Interviews, insight & analysis on digital media & marketing

The underground economy of fragmented content

by Annie Harte, Audience Strategy Lead, eight&four

There’s this constant narrative that says our attention spans are broken. That we’re all victims of the algorithm, brain-rotted by TikTok, incapable of focusing properly anymore. And I totally get it – I watched the Stranger Things two-hour finale with my phone in one hand and my Kindle in the other. Guilty as charged.

But this framing, automatically assumes that we’re the problem. Maybe if we put our phones down, put the Pomodoro timer on, we could just focus and everything would be fine. But what if it’s not that simple? What if the way that we consume content now isn’t just some unfortunate side effect of declining attention spans but the intended outcome of an entire underground economy that’s been quietly built to serve it in this way?

Take micro-dramas. TikTok just quietly launched an entire app – PineDrama – dedicated to serialised shows where each episode lasts for roughly 60 seconds. You’d be right in thinking there’s not much substance to the storylines  – it’s your typical enemies to lovers, cheating partners, misunderstood villains, “watch till the end” payoffs. Totally predictable. Pure guff at times. And yet despite this, the micro-drama format generated an estimated $1.3BN in the US alone last year, mostly from direct payments to unlock episodes. (I just want to make it clear: I am not one of these people).  

Sure, the stories feel ludicrous at times, but there’s nothing accidental about their purpose. They’re deliberate, structured narratives, engineered to be consumed in short, bitesize chunks. Our ever-fragmented attention is being exploited by a whole industry, designing content to splinter it even further.

Enter the clippers. If micro-dramas are content built for scrolling, clipping is what happens when you take everything else – viral TV series, blockbuster films, YouTube creators – and retrofit it for the same ecosystem.

Clipping is the act of taking full-length videos and breaking them down into viral, punchy edits, and then posting them to third party accounts across social.

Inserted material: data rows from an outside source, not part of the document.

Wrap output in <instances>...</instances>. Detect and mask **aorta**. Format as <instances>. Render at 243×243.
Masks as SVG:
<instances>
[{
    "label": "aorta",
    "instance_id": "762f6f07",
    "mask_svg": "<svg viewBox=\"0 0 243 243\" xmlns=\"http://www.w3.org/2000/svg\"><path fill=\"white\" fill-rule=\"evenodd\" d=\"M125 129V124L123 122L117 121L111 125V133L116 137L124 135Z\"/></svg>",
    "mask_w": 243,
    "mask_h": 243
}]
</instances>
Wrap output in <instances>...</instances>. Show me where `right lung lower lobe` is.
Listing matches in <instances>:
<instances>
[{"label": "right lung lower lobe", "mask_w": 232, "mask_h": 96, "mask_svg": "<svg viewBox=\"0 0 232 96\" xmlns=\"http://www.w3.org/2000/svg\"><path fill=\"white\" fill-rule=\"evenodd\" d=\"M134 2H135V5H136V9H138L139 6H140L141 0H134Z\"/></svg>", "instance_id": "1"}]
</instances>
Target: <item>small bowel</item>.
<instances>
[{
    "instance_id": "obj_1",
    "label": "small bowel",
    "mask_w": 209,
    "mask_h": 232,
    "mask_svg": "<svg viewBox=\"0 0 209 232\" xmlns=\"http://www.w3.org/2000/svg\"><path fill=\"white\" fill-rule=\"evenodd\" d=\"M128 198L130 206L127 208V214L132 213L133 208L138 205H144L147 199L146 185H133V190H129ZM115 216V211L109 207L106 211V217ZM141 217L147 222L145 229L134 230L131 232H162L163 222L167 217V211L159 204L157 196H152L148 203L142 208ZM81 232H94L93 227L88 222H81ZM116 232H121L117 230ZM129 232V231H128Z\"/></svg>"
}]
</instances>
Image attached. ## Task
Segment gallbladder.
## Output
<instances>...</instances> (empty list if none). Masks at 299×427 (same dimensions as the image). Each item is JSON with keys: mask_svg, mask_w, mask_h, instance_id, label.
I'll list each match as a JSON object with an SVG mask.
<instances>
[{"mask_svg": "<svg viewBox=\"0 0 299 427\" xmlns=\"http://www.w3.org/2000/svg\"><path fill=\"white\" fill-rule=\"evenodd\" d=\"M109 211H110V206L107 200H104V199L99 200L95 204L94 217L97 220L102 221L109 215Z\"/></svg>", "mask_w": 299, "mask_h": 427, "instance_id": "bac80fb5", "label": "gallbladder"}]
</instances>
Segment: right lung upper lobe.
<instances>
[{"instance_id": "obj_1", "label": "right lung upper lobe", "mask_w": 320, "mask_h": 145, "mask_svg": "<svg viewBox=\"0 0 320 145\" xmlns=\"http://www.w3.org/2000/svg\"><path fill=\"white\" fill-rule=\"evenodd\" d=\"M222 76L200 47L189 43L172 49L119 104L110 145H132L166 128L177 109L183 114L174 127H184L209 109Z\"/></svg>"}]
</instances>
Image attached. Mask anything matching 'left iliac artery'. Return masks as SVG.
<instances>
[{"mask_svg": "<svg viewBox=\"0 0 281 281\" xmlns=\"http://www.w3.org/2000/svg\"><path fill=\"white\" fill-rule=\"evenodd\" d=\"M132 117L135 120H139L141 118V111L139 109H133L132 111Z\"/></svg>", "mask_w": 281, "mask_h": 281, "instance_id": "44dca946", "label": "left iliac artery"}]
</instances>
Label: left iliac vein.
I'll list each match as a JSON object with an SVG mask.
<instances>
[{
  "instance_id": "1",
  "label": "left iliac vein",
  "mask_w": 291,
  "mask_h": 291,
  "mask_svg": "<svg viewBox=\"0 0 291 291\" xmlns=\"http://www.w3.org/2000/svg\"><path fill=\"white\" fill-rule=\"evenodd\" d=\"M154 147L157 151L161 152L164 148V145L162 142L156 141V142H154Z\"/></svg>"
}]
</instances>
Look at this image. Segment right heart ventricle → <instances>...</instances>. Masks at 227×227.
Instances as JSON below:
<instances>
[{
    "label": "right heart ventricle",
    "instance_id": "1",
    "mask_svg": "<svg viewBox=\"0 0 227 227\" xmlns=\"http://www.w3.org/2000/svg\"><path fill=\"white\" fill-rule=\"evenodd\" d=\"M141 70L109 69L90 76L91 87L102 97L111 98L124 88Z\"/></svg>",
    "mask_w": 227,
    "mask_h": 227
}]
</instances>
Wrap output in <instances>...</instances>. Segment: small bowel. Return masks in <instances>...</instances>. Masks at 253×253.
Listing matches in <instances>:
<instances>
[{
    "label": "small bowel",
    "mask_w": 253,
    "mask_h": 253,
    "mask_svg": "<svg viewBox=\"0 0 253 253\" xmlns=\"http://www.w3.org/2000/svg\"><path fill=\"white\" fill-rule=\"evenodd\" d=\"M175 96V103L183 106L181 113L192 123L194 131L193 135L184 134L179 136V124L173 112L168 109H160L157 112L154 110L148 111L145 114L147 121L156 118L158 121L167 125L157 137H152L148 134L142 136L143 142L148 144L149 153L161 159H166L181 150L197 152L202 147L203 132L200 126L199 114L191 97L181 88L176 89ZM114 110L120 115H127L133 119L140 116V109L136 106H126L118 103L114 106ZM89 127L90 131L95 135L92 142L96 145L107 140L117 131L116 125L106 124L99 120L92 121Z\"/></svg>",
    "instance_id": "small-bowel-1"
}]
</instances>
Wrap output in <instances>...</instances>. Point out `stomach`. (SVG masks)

What’s interesting is professional clippers are now being hired by Hollywood studios and big-time creators to chop up their content. The Summer I Turned Pretty, MrBeast, The Long Walk are just some examples. These clips are flooded onto social media, are designed to appear organic but are actually fully funded – here’s where it gets a bit messy – by marketing budgets, often in Hollywood. Lionsgate and similar studios are starting to hire clippers, feeding the very system that fragments their content. Ultimately, they’ve accepted that this is where discovery now lives.

There is still an underlying anxiety though. Despite studios now being active participants and leaning into the new format, when someone’s entire experience of your show comes from a 37-second TikTok, when a micro-drama generates more revenue per minute than your all-star series, when the clip becomes more potent and rife within culture than the original material, who actually wins?

Studios might be doing the hiring, but they don’t control the platforms. Or the algorithm. They don’t get to decide what goes viral. That relationship with the audience – the one thing that actually matters – increasingly belongs to platforms like TikTok, to the fan accounts, and to the clipping economy itself.

The attention span crisis narrative is convenient because it puts the blame firmly on us – we’re doomscrolling too much, we’re too impatient, too addicted to our phones. And while that is absolutely part of it, framing it as a personal failing misses what’s actually happening.

There’s an entire economy, worth billions, designed to keep content fragmented. To keep us scrolling. To supply us with those lovely little dopamine hits. Our attention isn’t just collapsing by its own accord – it’s being deliberately pulled apart, packaged up and sold back to us in 60-second increments.

Maybe we really can’t focus anymore. Today, I’ve already picked up my phone 34 times and had 57 notifications, and it’s only 12pm. Or maybe we’re just caught in a system where fragmented attention is actually more profitable than the alternative. Either way, the money isn’t going to the people who made the thing. It’s going to the people who figured out how to slice it up.